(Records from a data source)
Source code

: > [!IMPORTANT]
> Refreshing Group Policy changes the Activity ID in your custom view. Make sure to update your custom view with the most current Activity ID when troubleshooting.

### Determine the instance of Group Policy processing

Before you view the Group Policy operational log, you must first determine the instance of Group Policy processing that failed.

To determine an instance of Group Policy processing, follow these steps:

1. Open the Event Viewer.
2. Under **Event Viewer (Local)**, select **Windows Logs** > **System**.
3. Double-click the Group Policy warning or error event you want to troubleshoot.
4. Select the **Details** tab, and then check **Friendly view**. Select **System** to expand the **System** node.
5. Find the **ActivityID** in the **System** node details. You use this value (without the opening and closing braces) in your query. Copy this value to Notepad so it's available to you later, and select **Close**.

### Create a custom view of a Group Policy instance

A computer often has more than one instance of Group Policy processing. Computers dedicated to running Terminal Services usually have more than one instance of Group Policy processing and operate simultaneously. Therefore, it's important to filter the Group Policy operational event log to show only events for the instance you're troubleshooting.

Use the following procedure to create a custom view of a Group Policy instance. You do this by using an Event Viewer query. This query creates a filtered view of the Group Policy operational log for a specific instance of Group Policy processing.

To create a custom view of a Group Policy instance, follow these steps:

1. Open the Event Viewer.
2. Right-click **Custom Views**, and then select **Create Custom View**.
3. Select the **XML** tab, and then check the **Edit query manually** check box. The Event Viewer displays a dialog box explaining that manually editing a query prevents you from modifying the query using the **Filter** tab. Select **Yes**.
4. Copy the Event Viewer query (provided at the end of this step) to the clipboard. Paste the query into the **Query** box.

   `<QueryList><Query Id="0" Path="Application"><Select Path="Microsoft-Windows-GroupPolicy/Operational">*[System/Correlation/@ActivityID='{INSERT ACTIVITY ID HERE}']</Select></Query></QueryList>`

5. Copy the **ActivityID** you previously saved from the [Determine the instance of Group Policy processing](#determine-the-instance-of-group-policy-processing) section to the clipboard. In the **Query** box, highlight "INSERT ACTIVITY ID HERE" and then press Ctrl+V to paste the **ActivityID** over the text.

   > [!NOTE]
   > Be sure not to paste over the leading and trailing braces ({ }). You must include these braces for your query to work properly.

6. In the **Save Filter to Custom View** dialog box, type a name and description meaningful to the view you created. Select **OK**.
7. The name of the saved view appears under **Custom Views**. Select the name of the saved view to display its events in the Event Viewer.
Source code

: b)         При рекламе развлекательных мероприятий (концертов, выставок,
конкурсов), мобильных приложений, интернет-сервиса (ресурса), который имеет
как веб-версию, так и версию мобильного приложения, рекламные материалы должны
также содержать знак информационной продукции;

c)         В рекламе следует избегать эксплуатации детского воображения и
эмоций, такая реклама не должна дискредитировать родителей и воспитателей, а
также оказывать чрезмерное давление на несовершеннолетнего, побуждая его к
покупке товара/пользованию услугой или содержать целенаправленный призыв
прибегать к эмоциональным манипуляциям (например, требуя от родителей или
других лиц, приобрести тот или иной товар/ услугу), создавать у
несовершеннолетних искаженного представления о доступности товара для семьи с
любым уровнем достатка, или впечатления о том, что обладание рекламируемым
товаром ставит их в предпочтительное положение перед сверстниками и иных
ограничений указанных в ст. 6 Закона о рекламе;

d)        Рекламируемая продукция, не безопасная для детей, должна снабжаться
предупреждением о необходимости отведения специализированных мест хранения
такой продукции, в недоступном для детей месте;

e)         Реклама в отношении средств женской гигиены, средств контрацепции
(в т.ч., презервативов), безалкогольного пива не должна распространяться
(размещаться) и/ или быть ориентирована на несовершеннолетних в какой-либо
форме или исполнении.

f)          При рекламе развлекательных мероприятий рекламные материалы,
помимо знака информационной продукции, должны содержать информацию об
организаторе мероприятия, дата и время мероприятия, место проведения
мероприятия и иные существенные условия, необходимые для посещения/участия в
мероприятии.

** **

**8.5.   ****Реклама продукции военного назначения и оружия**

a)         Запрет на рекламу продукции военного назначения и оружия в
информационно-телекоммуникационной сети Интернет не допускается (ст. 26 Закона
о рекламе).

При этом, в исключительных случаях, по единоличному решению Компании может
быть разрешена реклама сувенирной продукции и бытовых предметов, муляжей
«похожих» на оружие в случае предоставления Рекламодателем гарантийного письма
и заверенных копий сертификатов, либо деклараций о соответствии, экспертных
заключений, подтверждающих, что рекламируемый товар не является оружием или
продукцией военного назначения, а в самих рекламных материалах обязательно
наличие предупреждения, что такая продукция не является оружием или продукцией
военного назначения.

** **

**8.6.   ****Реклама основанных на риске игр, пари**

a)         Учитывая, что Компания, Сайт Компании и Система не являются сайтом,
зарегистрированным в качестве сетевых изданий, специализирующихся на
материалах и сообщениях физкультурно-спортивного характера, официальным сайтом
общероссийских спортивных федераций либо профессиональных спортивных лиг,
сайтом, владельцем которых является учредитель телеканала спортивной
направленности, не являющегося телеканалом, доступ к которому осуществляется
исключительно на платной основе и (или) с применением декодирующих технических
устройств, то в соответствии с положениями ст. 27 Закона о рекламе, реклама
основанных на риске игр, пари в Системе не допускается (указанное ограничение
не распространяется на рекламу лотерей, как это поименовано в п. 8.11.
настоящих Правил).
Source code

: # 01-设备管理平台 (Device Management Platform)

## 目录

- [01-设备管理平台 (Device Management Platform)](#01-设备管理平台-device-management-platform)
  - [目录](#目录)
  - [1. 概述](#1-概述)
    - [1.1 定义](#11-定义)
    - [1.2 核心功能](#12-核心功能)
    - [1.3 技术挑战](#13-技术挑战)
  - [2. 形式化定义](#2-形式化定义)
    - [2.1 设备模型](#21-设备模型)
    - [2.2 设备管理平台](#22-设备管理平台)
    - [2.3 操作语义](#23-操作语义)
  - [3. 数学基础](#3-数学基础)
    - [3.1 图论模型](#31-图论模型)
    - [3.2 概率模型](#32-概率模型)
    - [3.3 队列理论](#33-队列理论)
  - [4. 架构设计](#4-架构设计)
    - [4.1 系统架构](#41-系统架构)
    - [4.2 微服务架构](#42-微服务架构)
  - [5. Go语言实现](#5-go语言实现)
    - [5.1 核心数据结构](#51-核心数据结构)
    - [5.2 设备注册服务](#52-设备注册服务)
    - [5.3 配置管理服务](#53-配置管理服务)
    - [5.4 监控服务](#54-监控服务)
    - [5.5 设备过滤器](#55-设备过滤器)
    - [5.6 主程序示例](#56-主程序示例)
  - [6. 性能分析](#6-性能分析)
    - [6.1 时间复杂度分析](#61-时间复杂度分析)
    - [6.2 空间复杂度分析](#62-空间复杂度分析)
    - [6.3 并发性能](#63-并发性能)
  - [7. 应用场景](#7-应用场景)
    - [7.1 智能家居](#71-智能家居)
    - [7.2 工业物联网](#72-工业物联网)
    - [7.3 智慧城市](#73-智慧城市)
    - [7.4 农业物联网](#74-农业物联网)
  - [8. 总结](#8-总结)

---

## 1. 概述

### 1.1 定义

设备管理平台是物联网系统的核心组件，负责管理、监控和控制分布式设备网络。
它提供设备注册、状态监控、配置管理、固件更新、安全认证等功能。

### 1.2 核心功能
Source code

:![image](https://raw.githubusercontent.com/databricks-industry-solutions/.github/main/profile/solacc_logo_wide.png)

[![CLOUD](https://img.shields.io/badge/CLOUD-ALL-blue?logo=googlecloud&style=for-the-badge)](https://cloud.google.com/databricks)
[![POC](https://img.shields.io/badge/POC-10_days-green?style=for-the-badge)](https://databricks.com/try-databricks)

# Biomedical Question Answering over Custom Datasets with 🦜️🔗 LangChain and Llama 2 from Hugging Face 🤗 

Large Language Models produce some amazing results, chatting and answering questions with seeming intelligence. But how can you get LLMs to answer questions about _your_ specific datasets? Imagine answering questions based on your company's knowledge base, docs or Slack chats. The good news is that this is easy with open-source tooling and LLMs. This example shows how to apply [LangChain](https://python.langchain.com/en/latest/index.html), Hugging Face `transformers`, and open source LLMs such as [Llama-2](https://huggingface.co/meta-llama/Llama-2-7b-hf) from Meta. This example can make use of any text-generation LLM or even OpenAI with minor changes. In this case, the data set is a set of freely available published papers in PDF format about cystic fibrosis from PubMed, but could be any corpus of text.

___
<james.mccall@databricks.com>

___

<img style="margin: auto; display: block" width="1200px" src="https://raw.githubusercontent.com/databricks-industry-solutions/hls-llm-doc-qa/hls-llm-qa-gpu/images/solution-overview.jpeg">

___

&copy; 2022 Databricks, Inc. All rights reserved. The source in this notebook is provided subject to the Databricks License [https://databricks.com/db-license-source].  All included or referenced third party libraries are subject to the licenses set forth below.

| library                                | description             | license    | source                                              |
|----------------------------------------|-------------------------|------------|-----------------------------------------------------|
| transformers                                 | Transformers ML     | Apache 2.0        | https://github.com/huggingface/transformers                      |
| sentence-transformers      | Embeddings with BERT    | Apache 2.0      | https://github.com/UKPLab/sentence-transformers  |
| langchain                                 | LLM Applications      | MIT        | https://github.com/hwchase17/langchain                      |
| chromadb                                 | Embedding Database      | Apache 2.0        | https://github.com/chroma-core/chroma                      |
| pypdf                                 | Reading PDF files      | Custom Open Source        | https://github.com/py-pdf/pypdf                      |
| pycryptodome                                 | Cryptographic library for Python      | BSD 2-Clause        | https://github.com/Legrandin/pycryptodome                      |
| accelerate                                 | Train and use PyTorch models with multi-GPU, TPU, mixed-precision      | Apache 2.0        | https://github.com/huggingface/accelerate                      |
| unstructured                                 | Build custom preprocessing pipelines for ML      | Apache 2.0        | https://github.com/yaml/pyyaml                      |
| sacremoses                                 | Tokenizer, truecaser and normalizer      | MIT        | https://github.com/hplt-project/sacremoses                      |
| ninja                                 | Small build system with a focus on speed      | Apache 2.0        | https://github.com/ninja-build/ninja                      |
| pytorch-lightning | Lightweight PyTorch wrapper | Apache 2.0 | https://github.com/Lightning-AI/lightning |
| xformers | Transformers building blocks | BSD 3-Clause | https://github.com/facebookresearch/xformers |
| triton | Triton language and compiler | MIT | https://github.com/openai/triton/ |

> [Task prompt] Filter on the word "Device": copy each matching line from the entries above.

> [Reply]
: # 01-设备管理平台 (Device Management Platform)
- [01-设备管理平台 (Device Management Platform)](#01-设备管理平台-device-management-platform)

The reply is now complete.